Genau wie jemand, der eine VR-Brille trägt, sich mit den Ereignissen des computer-animierten Spiels zu identifizieren beginnt und so sich über Dinge freut oder sich vor vermeintlichen Gefahren fürchtet, obwohl der Spielende selber nichts damit zu tun hat, beginnt sich die ewige spirituelle Seele mit dem Körper und der Welt zu identifizieren.
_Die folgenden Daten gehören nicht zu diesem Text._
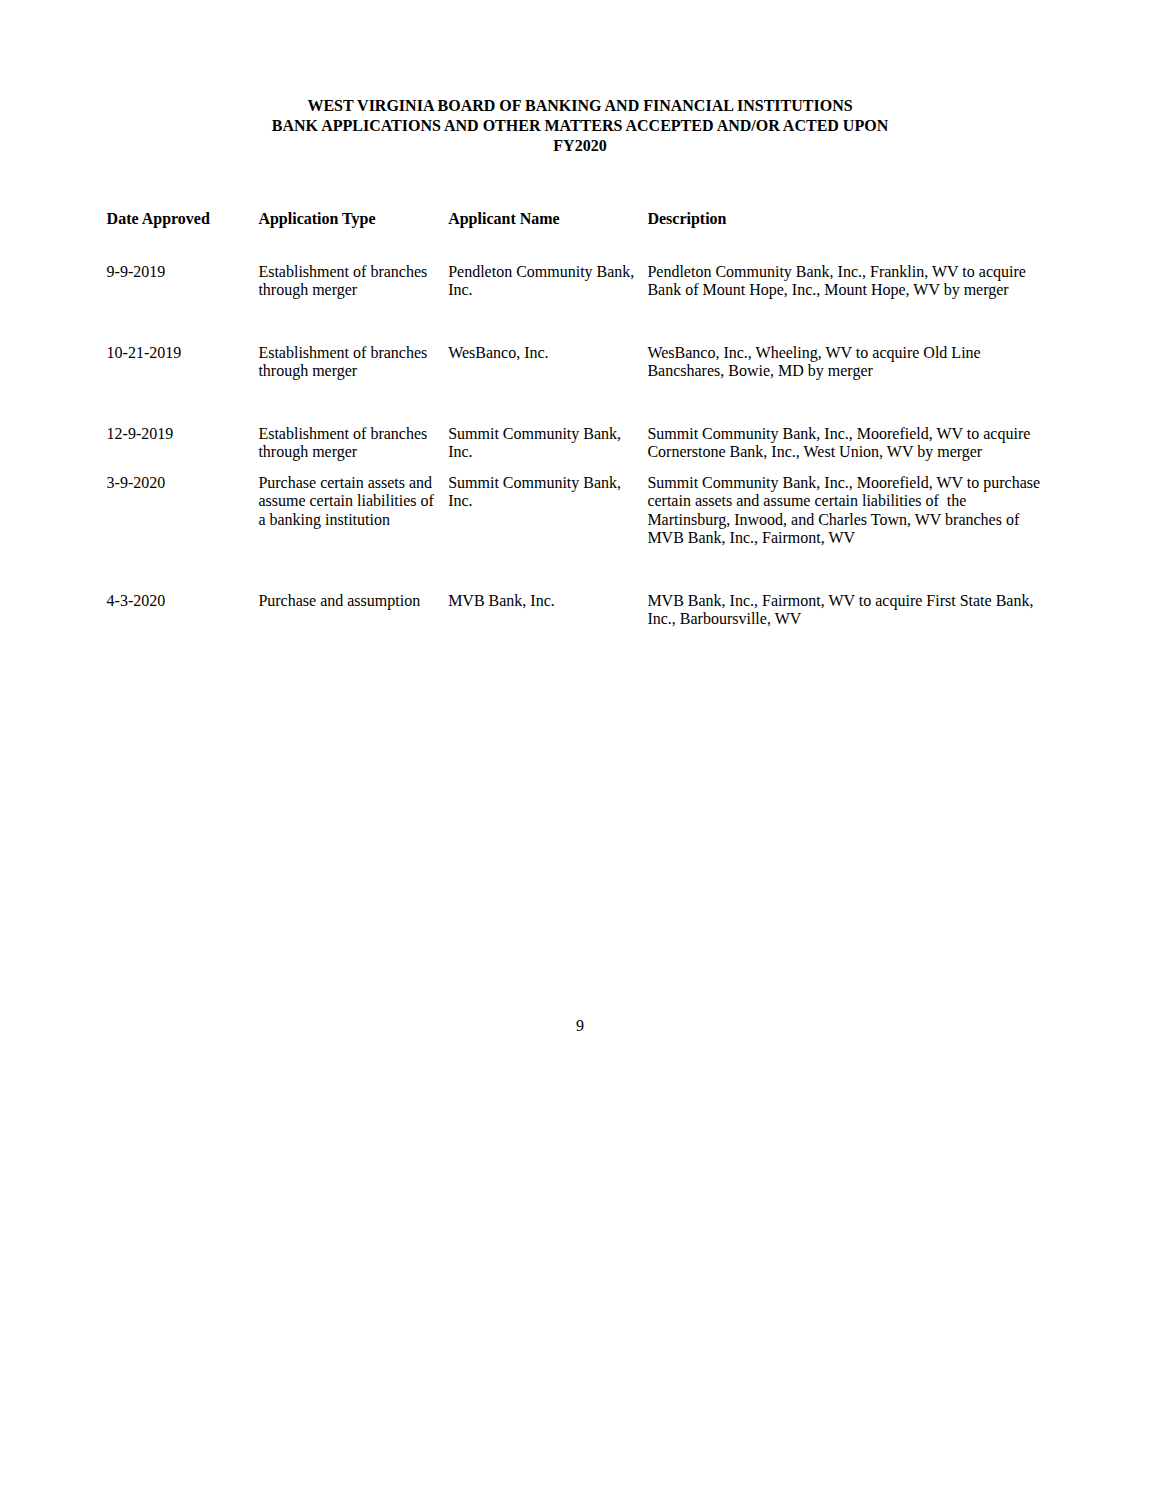WEST VIRGINIA BOARD OF BANKING AND FINANCIAL INSTITUTIONS
BANK APPLICATIONS AND OTHER MATTERS ACCEPTED AND/OR ACTED UPON
FY2020
| Date Approved | Application Type | Applicant Name | Description |
| --- | --- | --- | --- |
| 9-9-2019 | Establishment of branches through merger | Pendleton Community Bank, Inc. | Pendleton Community Bank, Inc., Franklin, WV to acquire Bank of Mount Hope, Inc., Mount Hope, WV by merger |
| 10-21-2019 | Establishment of branches through merger | WesBanco, Inc. | WesBanco, Inc., Wheeling, WV to acquire Old Line Bancshares, Bowie, MD by merger |
| 12-9-2019 | Establishment of branches through merger | Summit Community Bank, Inc. | Summit Community Bank, Inc., Moorefield, WV to acquire Cornerstone Bank, Inc., West Union, WV by merger |
| 3-9-2020 | Purchase certain assets and assume certain liabilities of a banking institution | Summit Community Bank, Inc. | Summit Community Bank, Inc., Moorefield, WV to purchase certain assets and assume certain liabilities of the Martinsburg, Inwood, and Charles Town, WV branches of MVB Bank, Inc., Fairmont, WV |
| 4-3-2020 | Purchase and assumption | MVB Bank, Inc. | MVB Bank, Inc., Fairmont, WV to acquire First State Bank, Inc., Barboursville, WV |
9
Es ist nicht so, dass die Welt an sich nicht real ist, aber die Art und Weise wie wir sie wahrnehmen ist illusorisch. Wenn ich glaube ich bin dieser Körper und mich damit identifiziere, obwohl ich eigentlich nur der Besitzer des Körpers bin aber nicht der Körper selber, dann bin ich in Illusion.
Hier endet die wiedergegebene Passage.